Segment Open
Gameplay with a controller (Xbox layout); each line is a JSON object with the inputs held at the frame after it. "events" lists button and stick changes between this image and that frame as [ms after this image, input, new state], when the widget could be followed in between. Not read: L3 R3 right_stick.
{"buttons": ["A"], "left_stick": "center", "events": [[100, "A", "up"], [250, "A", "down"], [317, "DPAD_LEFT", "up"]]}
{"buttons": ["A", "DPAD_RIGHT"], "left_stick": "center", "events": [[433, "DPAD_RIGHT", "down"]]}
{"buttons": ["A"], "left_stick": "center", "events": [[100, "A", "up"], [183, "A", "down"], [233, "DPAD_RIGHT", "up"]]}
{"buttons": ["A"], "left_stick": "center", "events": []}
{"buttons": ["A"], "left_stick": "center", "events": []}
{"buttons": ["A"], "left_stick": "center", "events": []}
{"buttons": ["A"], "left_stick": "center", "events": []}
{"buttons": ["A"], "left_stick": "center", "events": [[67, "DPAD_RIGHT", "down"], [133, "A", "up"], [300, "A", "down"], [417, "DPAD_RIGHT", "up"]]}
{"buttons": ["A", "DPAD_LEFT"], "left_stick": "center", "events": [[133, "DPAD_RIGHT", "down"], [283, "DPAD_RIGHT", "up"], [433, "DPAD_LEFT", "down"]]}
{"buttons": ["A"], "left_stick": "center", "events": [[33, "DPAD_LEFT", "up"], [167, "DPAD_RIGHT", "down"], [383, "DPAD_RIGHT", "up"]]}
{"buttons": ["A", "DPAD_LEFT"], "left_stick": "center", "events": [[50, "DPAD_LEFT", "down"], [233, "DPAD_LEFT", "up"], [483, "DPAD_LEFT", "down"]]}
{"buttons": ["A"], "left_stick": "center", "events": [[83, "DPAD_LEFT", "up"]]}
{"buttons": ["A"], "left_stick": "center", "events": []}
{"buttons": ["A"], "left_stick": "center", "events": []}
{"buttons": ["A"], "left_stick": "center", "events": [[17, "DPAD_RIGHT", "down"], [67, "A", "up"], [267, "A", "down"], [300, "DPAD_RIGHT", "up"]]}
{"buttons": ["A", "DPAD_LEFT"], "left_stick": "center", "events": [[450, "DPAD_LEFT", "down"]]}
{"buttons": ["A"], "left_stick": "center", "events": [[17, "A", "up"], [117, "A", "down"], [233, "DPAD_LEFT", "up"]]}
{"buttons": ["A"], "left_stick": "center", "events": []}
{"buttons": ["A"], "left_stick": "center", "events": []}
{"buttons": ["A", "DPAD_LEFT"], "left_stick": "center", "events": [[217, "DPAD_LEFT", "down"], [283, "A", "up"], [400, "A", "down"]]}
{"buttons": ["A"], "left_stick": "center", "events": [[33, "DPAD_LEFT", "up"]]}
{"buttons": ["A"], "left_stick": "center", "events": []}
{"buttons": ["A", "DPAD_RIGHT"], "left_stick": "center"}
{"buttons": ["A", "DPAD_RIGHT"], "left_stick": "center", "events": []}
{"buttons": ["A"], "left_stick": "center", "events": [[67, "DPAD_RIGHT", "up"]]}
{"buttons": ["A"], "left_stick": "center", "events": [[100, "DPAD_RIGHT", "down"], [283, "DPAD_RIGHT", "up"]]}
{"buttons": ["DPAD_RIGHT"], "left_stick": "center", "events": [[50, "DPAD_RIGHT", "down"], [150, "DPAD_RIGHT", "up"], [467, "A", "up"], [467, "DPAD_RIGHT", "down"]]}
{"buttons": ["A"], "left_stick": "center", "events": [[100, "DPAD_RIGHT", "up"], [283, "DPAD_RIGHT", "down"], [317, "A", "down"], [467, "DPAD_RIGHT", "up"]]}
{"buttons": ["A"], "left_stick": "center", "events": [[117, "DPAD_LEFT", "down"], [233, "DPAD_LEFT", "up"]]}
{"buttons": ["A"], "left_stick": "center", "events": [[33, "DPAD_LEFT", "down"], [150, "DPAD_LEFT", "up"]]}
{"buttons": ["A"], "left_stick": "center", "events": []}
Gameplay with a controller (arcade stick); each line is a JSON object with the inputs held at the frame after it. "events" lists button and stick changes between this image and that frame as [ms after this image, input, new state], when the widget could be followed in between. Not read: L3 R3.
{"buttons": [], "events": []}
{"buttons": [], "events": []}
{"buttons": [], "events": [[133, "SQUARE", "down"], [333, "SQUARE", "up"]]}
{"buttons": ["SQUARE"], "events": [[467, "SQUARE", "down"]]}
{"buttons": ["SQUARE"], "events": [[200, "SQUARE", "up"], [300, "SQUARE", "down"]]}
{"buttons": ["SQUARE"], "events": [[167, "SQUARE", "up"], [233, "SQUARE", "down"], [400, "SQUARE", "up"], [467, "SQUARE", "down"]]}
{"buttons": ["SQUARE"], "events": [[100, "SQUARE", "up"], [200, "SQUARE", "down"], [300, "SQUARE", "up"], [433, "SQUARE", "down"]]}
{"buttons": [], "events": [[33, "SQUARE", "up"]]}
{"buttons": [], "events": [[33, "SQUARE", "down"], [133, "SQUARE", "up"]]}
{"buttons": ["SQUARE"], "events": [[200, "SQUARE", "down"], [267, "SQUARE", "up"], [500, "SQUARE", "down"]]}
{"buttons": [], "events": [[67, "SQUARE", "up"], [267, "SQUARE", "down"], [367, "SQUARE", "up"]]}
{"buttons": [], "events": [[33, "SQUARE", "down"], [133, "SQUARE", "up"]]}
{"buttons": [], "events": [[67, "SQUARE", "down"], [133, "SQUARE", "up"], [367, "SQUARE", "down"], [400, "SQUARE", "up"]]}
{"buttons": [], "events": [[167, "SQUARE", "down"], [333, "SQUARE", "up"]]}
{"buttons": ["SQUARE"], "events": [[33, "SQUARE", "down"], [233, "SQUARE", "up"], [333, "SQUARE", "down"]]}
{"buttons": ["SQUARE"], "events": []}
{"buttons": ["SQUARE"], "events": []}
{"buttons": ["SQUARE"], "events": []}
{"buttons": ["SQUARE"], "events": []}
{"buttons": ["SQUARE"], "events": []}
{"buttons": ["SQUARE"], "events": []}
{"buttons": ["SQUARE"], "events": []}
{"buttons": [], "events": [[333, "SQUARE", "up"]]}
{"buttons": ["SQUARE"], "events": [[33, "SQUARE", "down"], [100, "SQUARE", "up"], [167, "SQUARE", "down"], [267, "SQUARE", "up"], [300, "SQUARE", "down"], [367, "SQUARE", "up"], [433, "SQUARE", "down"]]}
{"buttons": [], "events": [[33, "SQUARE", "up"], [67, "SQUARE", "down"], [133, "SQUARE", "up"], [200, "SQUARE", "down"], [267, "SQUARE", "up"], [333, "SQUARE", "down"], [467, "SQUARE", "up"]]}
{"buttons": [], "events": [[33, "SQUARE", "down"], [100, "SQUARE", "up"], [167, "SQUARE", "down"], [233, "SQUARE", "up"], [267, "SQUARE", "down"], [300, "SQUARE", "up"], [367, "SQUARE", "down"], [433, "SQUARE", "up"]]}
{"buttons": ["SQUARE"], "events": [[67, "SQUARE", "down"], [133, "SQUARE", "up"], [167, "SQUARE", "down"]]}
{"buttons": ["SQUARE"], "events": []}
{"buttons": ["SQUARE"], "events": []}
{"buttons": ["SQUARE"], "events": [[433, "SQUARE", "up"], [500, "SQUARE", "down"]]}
Segment Closed
Pull every line containing the word "Gameplay" out of the entries above.

Gameplay with a controller (Xbox layout); each line is a JSON object with the inputs held at the frame after it. "events" lists button and stick changes between this image and that frame as [ms after this image, input, new state], when the widget could be followed in between. Not read: L3 R3 right_stick.
Gameplay with a controller (arcade stick); each line is a JSON object with the inputs held at the frame after it. "events" lists button and stick changes between this image and that frame as [ms after this image, input, new state], when the widget could be followed in between. Not read: L3 R3.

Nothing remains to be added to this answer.